Die beiden waren beste Freundinnen gewesen seit sie sich bei einem Wandertag in der 5. Klasse getroffen hatten. Amber Livingston ging in Isabelle’s Parallelklasse, weshalb sich die beiden Mädchen größtenteils nur in ihrer Freizeit sahen. Dies änderte sich 2 Jahre später als sich beide in derselben Klasse im Gymnasium wieder fanden.

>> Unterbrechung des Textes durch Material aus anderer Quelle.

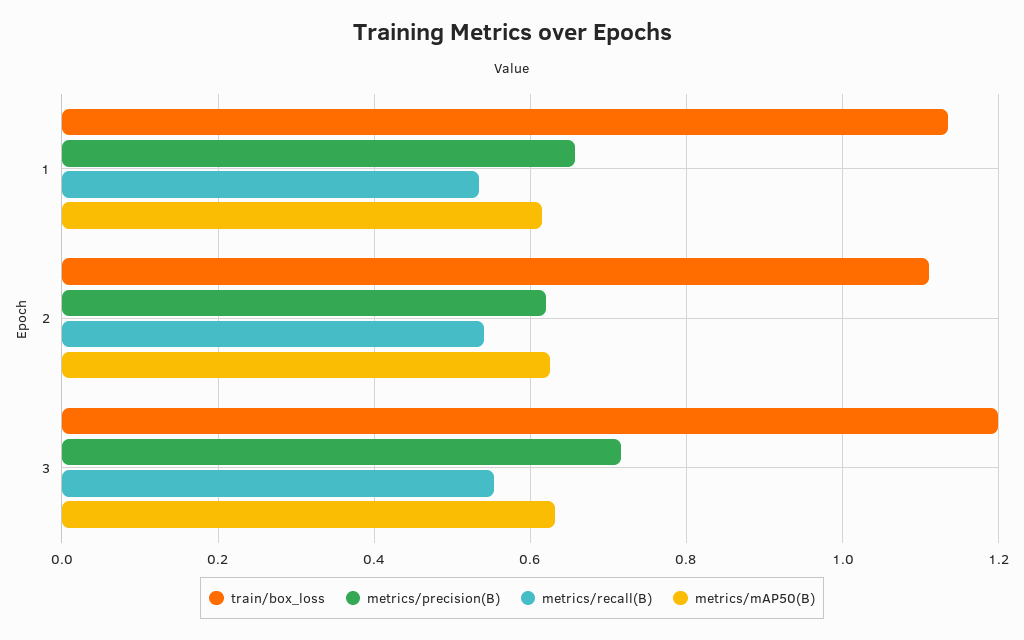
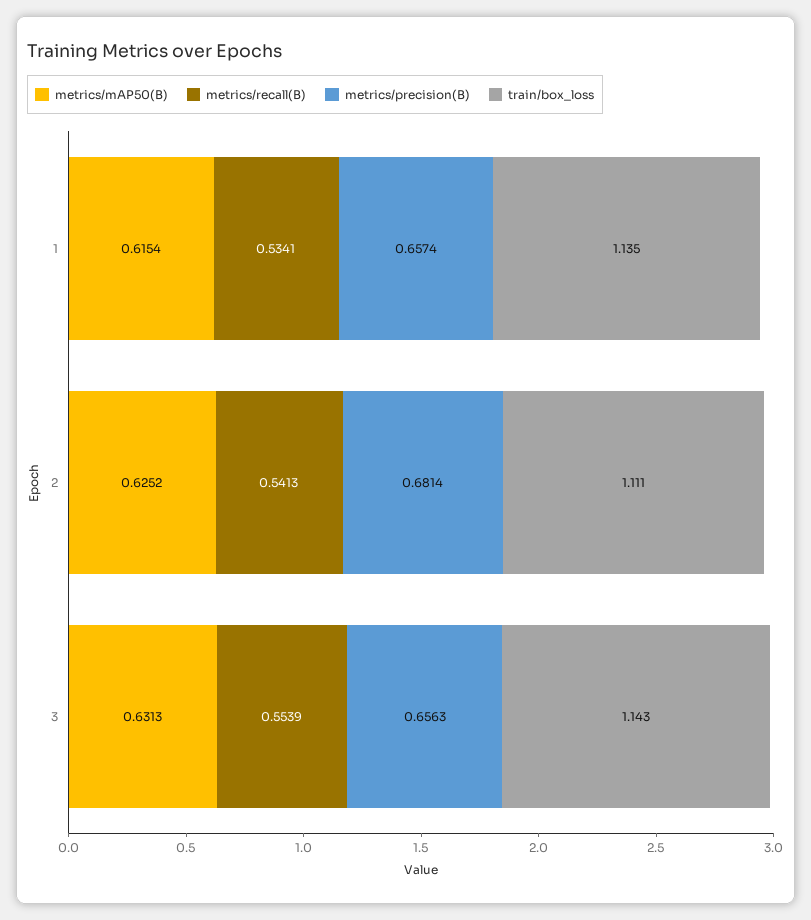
metrics/precision(B), 2: 0.62 -> 0.6814
train/box_loss, 3: 1.2 -> 1.143
metrics/precision(B), 3: 0.72 -> 0.6563

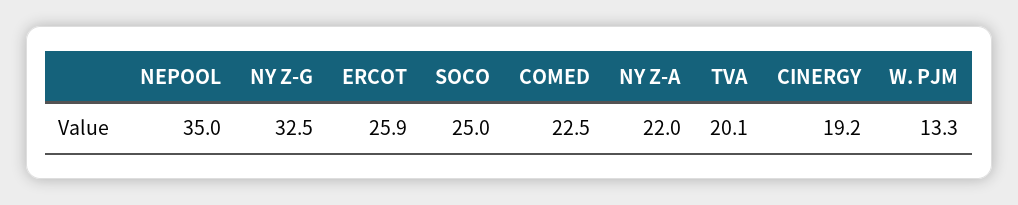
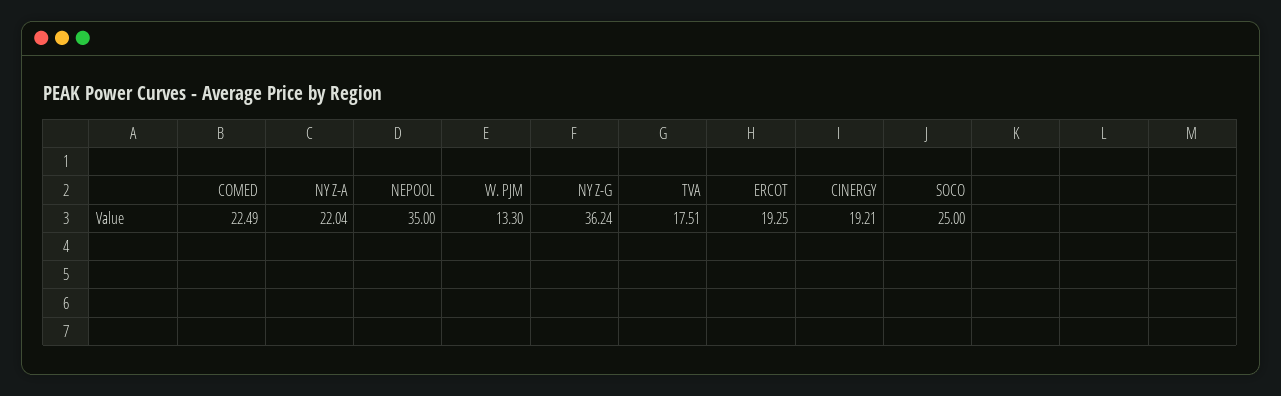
NY Z-G: 32.5 -> 36.24
ERCOT: 25.9 -> 19.25
TVA: 20.1 -> 17.51

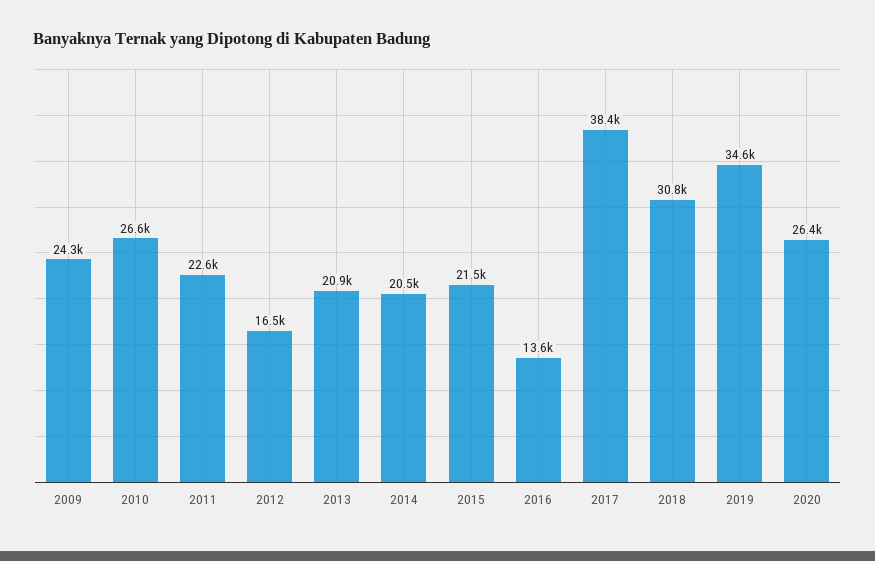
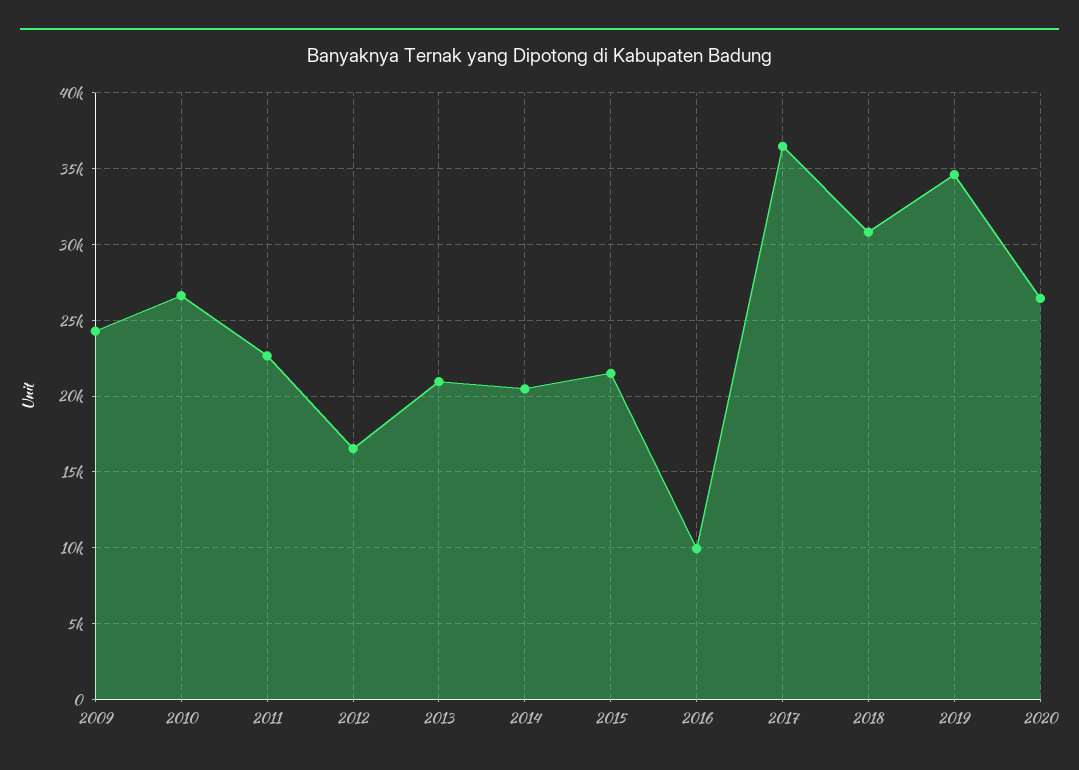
2016: 13600 -> 10000
2017: 38400 -> 36500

Isabelle schaute kurz auf ihre Uhr. Es war 19:00 nach kalifornischer Zeit, sprich 4:00 morgens in Deutschland.
Ach, was soll’s. Die schläft sowieso nie.
Isabelle nahm ihr Handy aus der Tasche und wählte Ambers Number. Es war kein Freizeichen zu hören. Dennoch war Amber’s Stimme bereits nach wenigen Sekunden zu hören.
“Hi Isi. Wie schön dass du anrufst. Hat alles gut geklappt? Wie war dein Flug?”
“Alles bestens Amber. Merke schon ein wenig, dass der Tag für mich heute mehr als 24 Stunden hat. Versuche gerade meinen Schlaf durch einen guten fetten McDonalds Burger wettzumachen.”
“Klingt doch super. Deine Mutter und ich haben uns schon ein wenig Sorgen um dich gemacht. Man weiß ja schließlich was für Leute in einer Maschine sitzen.”
“Du hast mit meiner Mum gesprochen? Wieso das denn?”, fragte Isabelle ein wenig perplex.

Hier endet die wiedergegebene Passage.